Go to the line holding "267 345 189.8" in the data below and repeat it exactly, then each line after it up to and including the one holding "210 84 39.06". Omit pictures.

Saved entries
——

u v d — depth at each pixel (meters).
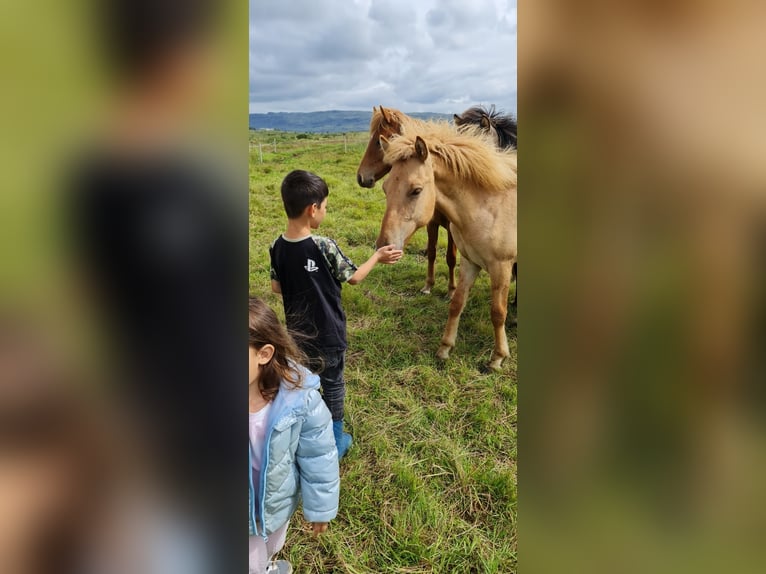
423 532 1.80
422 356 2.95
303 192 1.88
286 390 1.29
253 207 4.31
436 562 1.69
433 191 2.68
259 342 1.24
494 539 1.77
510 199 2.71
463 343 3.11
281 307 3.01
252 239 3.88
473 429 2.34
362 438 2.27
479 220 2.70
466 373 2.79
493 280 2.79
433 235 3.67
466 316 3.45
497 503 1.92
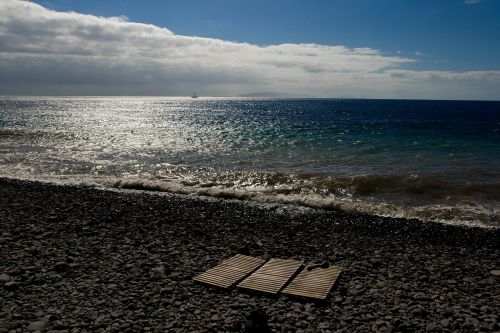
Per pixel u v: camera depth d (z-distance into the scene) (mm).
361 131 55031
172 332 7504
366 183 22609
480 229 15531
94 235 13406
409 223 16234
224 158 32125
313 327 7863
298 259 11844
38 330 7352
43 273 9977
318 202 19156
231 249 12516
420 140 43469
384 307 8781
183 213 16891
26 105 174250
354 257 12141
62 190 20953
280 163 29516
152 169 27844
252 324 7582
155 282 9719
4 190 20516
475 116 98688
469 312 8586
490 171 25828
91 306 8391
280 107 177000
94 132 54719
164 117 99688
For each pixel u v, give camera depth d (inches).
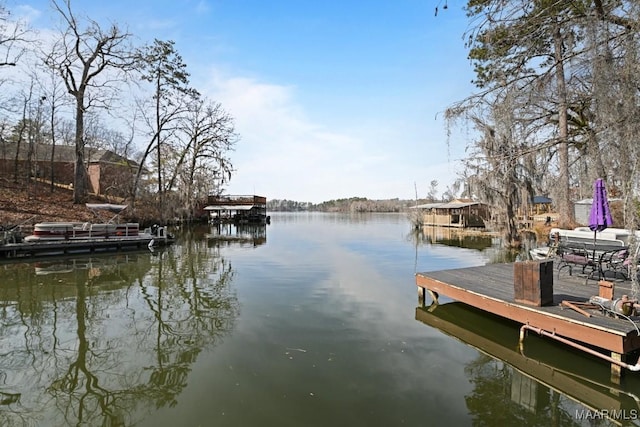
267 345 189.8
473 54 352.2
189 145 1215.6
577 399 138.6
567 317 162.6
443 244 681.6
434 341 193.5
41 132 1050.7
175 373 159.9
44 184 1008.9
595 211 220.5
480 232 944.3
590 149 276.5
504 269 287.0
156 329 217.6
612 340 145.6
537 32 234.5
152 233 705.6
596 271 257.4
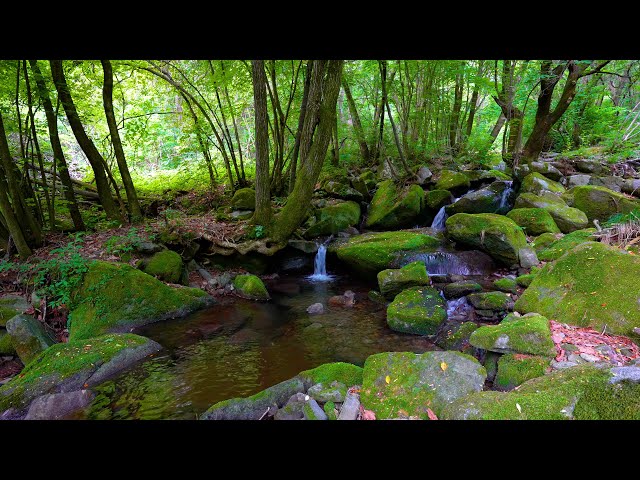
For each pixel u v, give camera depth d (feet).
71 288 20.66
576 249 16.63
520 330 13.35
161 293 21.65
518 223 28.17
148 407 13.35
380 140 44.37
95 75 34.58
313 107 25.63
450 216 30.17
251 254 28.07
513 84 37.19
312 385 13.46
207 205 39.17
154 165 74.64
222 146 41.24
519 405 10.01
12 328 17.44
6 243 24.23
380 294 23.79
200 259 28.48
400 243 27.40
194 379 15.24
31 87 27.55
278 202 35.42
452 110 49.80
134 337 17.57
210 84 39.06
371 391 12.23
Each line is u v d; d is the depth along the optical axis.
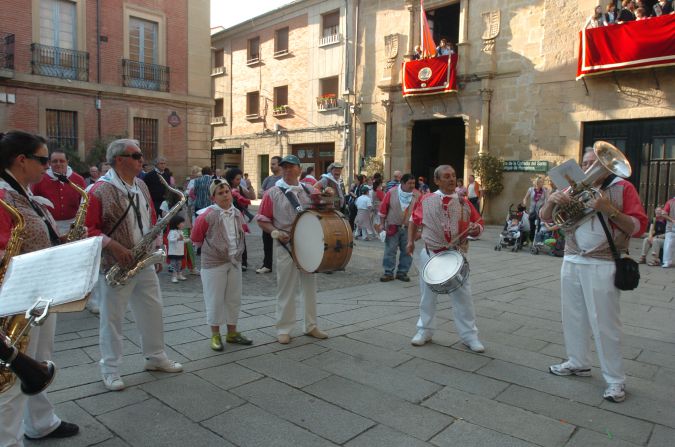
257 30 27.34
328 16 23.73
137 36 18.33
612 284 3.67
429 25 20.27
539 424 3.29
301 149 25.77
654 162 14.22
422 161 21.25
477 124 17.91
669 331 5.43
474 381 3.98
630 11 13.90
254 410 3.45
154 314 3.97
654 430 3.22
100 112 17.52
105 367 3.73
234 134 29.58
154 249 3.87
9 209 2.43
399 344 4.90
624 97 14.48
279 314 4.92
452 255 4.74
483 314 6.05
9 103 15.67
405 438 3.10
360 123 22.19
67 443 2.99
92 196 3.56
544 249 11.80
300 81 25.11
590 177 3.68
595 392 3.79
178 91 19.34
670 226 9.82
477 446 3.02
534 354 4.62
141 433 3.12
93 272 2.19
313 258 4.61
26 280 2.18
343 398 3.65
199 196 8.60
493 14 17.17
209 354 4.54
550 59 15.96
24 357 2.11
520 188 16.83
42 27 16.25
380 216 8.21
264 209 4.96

——

Result of this exercise:
267 345 189.8
473 54 352.2
189 145 1215.6
577 399 138.6
567 317 162.6
443 244 681.6
434 341 193.5
41 132 1050.7
175 373 159.9
44 184 1008.9
595 211 220.5
480 232 944.3
590 149 276.5
504 269 287.0
156 329 217.6
612 340 145.6
537 32 234.5
152 233 705.6
596 271 257.4
For each pixel u v, give camera depth d (feet).
71 288 20.66
576 249 16.63
520 330 13.35
161 293 21.65
518 223 28.17
148 407 13.35
380 140 44.37
95 75 34.58
313 107 25.63
450 216 30.17
251 254 28.07
513 84 37.19
312 385 13.46
207 205 39.17
154 165 74.64
222 146 41.24
519 405 10.01
12 328 17.44
6 243 24.23
380 294 23.79
200 259 28.48
400 243 27.40
194 379 15.24
31 87 27.55
278 202 35.42
452 110 49.80
134 337 17.57
210 84 39.06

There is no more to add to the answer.